## About this task
Using the data below, return all lines in which "immunohistochemical" appears.

## Data shown
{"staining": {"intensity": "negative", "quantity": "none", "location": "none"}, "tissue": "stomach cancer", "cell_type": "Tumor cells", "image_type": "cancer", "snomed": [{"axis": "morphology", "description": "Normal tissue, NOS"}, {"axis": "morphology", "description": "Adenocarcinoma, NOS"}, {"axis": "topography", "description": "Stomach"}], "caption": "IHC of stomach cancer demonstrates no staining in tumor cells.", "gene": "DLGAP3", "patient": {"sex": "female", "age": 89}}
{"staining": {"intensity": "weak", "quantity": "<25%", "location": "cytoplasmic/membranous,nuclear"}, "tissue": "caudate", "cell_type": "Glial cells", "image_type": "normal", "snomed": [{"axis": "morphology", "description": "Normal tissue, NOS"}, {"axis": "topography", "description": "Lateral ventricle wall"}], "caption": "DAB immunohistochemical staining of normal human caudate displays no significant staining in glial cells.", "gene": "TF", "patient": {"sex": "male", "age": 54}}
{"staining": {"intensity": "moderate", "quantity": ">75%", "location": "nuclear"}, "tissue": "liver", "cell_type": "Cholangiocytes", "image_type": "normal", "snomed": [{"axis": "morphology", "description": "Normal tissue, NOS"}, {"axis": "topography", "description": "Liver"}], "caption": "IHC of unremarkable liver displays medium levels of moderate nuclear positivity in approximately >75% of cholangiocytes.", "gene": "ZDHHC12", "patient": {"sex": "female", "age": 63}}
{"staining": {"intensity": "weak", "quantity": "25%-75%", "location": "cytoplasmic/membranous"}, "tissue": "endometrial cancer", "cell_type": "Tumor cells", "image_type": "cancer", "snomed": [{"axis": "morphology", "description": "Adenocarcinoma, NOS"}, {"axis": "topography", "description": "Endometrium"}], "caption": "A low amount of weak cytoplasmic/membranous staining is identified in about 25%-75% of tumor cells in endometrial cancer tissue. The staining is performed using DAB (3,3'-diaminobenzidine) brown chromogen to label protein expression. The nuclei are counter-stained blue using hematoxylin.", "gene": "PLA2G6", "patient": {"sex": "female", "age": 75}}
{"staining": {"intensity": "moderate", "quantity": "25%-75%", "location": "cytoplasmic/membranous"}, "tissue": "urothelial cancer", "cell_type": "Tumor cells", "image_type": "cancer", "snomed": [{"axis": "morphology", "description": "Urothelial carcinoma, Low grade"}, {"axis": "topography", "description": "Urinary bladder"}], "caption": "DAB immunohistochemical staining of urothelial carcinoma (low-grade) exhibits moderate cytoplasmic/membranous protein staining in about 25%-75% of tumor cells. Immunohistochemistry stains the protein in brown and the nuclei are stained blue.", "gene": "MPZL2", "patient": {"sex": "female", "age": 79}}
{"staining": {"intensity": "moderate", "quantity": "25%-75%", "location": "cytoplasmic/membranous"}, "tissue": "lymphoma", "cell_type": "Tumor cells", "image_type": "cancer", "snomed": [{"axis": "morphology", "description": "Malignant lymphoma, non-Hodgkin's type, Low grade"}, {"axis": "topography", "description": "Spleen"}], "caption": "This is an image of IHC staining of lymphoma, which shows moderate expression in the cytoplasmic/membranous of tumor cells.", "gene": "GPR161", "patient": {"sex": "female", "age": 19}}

## Response area
{"staining": {"intensity": "weak", "quantity": "<25%", "location": "cytoplasmic/membranous,nuclear"}, "tissue": "caudate", "cell_type": "Glial cells", "image_type": "normal", "snomed": [{"axis": "morphology", "description": "Normal tissue, NOS"}, {"axis": "topography", "description": "Lateral ventricle wall"}], "caption": "DAB immunohistochemical staining of normal human caudate displays no significant staining in glial cells.", "gene": "TF", "patient": {"sex": "male", "age": 54}}
{"staining": {"intensity": "moderate", "quantity": "25%-75%", "location": "cytoplasmic/membranous"}, "tissue": "urothelial cancer", "cell_type": "Tumor cells", "image_type": "cancer", "snomed": [{"axis": "morphology", "description": "Urothelial carcinoma, Low grade"}, {"axis": "topography", "description": "Urinary bladder"}], "caption": "DAB immunohistochemical staining of urothelial carcinoma (low-grade) exhibits moderate cytoplasmic/membranous protein staining in about 25%-75% of tumor cells. Immunohistochemistry stains the protein in brown and the nuclei are stained blue.", "gene": "MPZL2", "patient": {"sex": "female", "age": 79}}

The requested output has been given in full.